START Dataset records

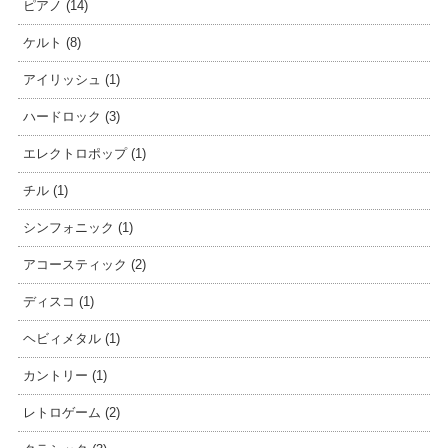
ピアノ (14)
ケルト (8)
アイリッシュ (1)
ハードロック (3)
エレクトロポップ (1)
チル (1)
シンフォニック (1)
アコースティック (2)
ディスコ (1)
ヘビィメタル (1)
カントリー (1)
レトロゲーム (2)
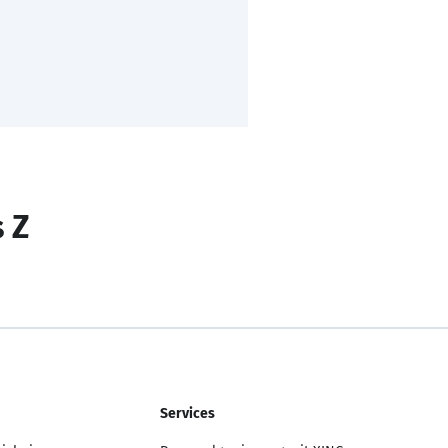
s Z
Services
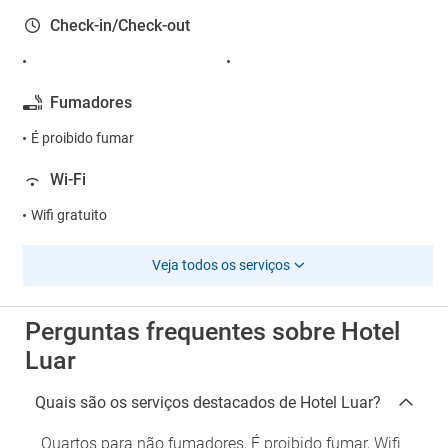
Check-in/Check-out
Fumadores
É proibido fumar
Wi-Fi
Wifi gratuito
Veja todos os serviços
Perguntas frequentes sobre Hotel
Luar
Quais são os serviços destacados de Hotel Luar?
Quartos para não fumadores, É proibido fumar, Wifi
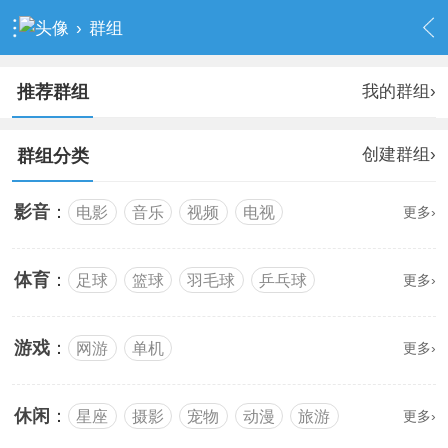
›
群组
我的群组›
推荐群组
创建群组›
群组分类
影音
：
电影
音乐
视频
电视
更多›
体育
：
足球
篮球
羽毛球
乒乓球
更多›
游戏
：
网游
单机
更多›
休闲
：
星座
摄影
宠物
动漫
旅游
更多›
设计
时尚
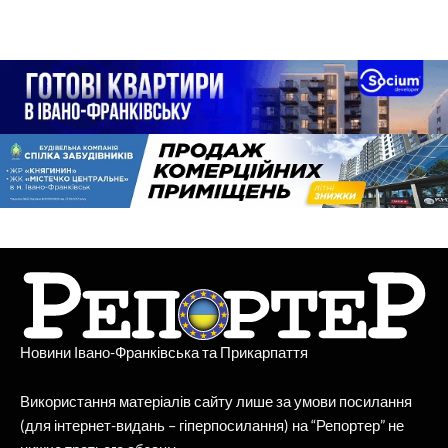
Новини Івано-Франківська та Прикарпаття
Використання матеріалів сайту лише за умови посилання
(для інтернет-видань – гіперпосилання) на “Репортер” не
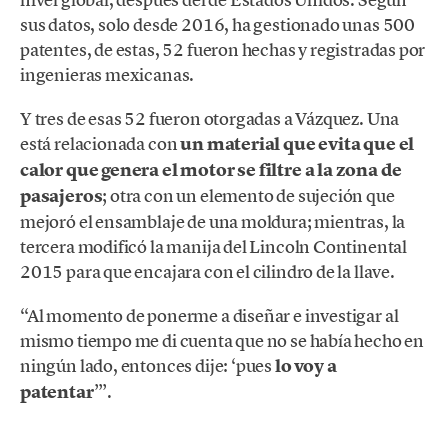
sus datos, solo desde 2016, ha gestionado unas 500
patentes, de estas, 52 fueron hechas y registradas por
ingenieras mexicanas.
Y tres de esas 52 fueron otorgadas a Vázquez. Una
está relacionada con
un material que evita que el
calor que genera el motor se filtre a la zona de
pasajeros
; otra con un elemento de sujeción que
mejoró el ensamblaje de una moldura; mientras, la
tercera modificó la manija del Lincoln Continental
2015 para que encajara con el cilindro de la llave.
“Al momento de ponerme a diseñar e investigar al
mismo tiempo me di cuenta que no se había hecho en
ningún lado, entonces dije: ‘pues
lo voy a
patentar
’”.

END Dataset records

**Activity**
Can you swap "Hotel" for "Pousada" everywhere in the records above, reproduce all their lines with nothing else changed, and leave out the pictures?

**Response for this exercise**
ピアノ (14)
ケルト (8)
アイリッシュ (1)
ハードロック (3)
エレクトロポップ (1)
チル (1)
シンフォニック (1)
アコースティック (2)
ディスコ (1)
ヘビィメタル (1)
カントリー (1)
レトロゲーム (2)
s Z
Services
Check-in/Check-out
Fumadores
É proibido fumar
Wi-Fi
Wifi gratuito
Veja todos os serviços
Perguntas frequentes sobre Pousada
Luar
Quais são os serviços destacados de Pousada Luar?
Quartos para não fumadores, É proibido fumar, Wifi
›
群组
我的群组›
推荐群组
创建群组›
群组分类
影音
：
电影
音乐
视频
电视
更多›
体育
：
足球
篮球
羽毛球
乒乓球
更多›
游戏
：
网游
单机
更多›
休闲
：
星座
摄影
宠物
动漫
旅游
更多›
设计
时尚
Новини Івано-Франківська та Прикарпаття
Використання матеріалів сайту лише за умови посилання
(для інтернет-видань – гіперпосилання) на “Репортер” не
sus datos, solo desde 2016, ha gestionado unas 500
patentes, de estas, 52 fueron hechas y registradas por
ingenieras mexicanas.
Y tres de esas 52 fueron otorgadas a Vázquez. Una
está relacionada con
un material que evita que el
calor que genera el motor se filtre a la zona de
pasajeros
; otra con un elemento de sujeción que
mejoró el ensamblaje de una moldura; mientras, la
tercera modificó la manija del Lincoln Continental
2015 para que encajara con el cilindro de la llave.
“Al momento de ponerme a diseñar e investigar al
mismo tiempo me di cuenta que no se había hecho en
ningún lado, entonces dije: ‘pues
lo voy a
patentar
’”.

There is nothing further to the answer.